In 2019, the FAA & Department of Transportation (DOT) released new rules on private charter flights to give more transparency to consumers. The NTSB recommended more robust consumer disclosures to the DOT after a fatal crash was investigated in 2006. 

The driving force behind this rule is that passengers must know who is operating their flight to make an informed decision. This allows charter buyers to do their due diligence on evaluating the safety record of an air carrier before flying on the aircraft. For example, when you fly on a major airline but the trip is operator by a regional carrier, it’s disclosed before you buy the seat and on your ticket; the DOT has now extended this same type of protection to private flights as well, and more.

In its recommendation, the NTSB stated, “Many [Part 135 charters] are in fact very safe; however, some are not. Consumers of these on-demand air services have few options for distinguishing air taxis and charters that operate safely from those whose operational and maintenance programs are lacking. Adding to this difficulty for consumers is the fact that the FAA allows certificate holders to conduct operations using several business names, or “dba’s” (‘doing business as’).” This becomes particularly tricky when working with flight aggregator websites or air charter brokers, that arrange flights with certified air carriers on behalf of their clients.

So, what are the required disclosures? Some are mandatory, and some are available upon request of the buyer, including:

 “Before entering a contract for a specific flight or series of flights with charterers, air charter brokers must disclose”:

·      “The corporate name of the direct air carrier or direct foreign air carrier in operational control of the aircraft on which the air transportation is to be performed…” (i.e. who is legally-certified to fly the aircraft).

·      “The existence or absence of liability insurance held by the air charter broker covering the charterer and passengers and property on the charter flight, and the monetary limits of any such insurance.” 

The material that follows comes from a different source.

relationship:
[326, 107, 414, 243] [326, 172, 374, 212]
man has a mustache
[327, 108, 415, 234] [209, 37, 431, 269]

·      And more, full reading here.

Most importantly, buyers are permitted to the following information, but this must be requested from the broker:

·      “The total cost of the air transportation paid by the charterer to or through the air charter broker;

·      “The existence of any fees and their amounts collected by third-parties, if known (or a good faith estimate if not known), including fuel, landing fees, and aircraft parking or hangar fees, for which the charterer will be responsible for paying directly.”

·      “If the air charter broker is acting as the agent of the charterer, the air charter broker must disclose the existence of any corporate or business relationship, including a preexisting contract, between the air charter broker and the direct air carrier or direct foreign air carrier that will be in operational control of the flight that may have a bearing on the air charter broker’s selection of the direct carrier that will be in operational control of the flight.” (for example, is the air charter broker receiving kick-backs from the carrier)

·      And more, read part 295.24 here.

Refunds: If a flight cannot be conducted, air charter brokers must remit refunds to the charter consumer within 20 days after receiving a complete refund request.

Deceptive practices or unfair methods of competition: The rule lists a number of unfair and deceptive trade practices such as penalties for misrepresenting that the air charter broker is a direct air carrier, and when it is not, as well as misrepresenting kinds of service available, qualifications of pilots or their safety records. Essentially, charter brokers must make is crystal clear to charter buyers that they are providing a value-added service and should not attempt to represent themselves directly or indirectly as an air carrier.

Not sure if you’re working with an air charter broker or an air carrier? You can easily verify certified air carriers or an aircraft tail number through this database. If it’s not on the list, you should ask who is conducting the flight and details about their safety record.